In arrivo l’altro fenomeno climatico estremo: i temporali

Questo graduale abbassamento delle temperature è dovuto all’arrivo di aria fresca proveniente dalla Norvegia, che però porta con sé brutte sorprese. Infatti, l’unione tra le correnti fresche e il calore estremo e alti tassi di umidità preesistenti causerà fenomeni climatici estremi, come i forti temporali manifestatosi nel Nord-Est del Paese e in Lombardia negli ultimi giorni, caratterizzati da potenti gradinate. 

Nelle prossime 24 ore, il rischio di forti tempeste si sposterà dal Nord verso il Centro, prima sul lato adriatico e poi, a fine settimana, anche sull’estremo Meridione. Torneremo dunque ad avere un clima più vivibile, con minime sotto i 20°C e massime sotto i 30°C nelle zone più fresche ed arieggiate. 

Temperature ancora elevate: ecco perché

Secondo i meteorologi, almeno fino a fine mese, non si registrerà una quarta ondata di caldo africano. Tuttavia, ciò che spaventa di più è che le temperature si aggireranno comunque intorno ai 33°C al Nord, ai 34-35°C al Centro e ai 36-37°C al Sud.

Questi dati sono una chiara ed evidente testimonianza del cambiamento climatico al quale stiamo andando incontro. Le temperature estive che oggi consideriamo essere “nella norma”  sono di ben 4 gradi superiori alle temperature medie di 50 anni fa. Il che fa pensare ai livelli che raggiungeremo in un prossimo futuro. 

Le previsioni per i prossimi giorni

Nei prossimi giorni il quadro meteorologico si manterrà piuttosto dinamico, con condizioni molto diverse tra le varie aree della penisola/del territorio. Martedì 21 il Nord sarà colpito da temporali sparsi, localmente accompagnati da grandinate, mentre al Centro i fenomeni si concentreranno soprattutto lungo le regioni adriatiche. Al Sud continuerà invece a dominare il sole, accompagnato da un caldo intenso che potrà raggiungere i 45 °C nelle zone interne di Sicilia e Sardegna. 

Mercoledì 22 il tempo migliorerà al Nord con ampie schiarite, mentre al Centro persisteranno acquazzoni su rilievi e coste adriatiche; al Sud si segnalerà solo una debole e isolata instabilità. 
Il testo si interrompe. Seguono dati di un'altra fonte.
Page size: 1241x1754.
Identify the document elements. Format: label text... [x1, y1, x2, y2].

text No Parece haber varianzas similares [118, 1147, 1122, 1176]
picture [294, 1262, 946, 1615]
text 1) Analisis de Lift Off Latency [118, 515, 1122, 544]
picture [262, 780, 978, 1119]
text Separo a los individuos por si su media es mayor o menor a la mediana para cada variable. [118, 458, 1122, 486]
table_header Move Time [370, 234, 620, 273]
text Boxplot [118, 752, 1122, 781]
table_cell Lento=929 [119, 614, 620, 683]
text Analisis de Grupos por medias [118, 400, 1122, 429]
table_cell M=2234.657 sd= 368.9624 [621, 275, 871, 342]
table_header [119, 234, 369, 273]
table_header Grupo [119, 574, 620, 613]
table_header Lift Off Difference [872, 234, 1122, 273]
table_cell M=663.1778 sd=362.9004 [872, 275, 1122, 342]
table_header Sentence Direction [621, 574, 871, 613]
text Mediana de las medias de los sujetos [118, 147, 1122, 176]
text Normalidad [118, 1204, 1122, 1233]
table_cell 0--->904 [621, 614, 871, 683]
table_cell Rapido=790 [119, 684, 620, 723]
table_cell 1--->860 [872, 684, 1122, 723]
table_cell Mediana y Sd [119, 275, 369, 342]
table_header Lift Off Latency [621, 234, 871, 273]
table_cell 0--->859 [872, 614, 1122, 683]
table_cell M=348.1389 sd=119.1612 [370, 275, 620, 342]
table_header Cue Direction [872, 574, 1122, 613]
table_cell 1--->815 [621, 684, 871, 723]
Giovedì 23 il Nord resterà soleggiato, ma al Centro saranno ancora possibili rovesci, soprattutto lungo l’Appennino e il versante adriatico. Al Sud, invece, verso sera, tuoni e temporali interesseranno inizialmente la Puglia e successivamente la Basilicata. 

Per quanto riguarda la giornata di venerdì e il fine settimana, le temperature rimarranno in linea con le medie del periodo, con nuovi temporali venerdì al Sud e un possibile peggioramento domenica anche sulle regioni del Centro-Nord.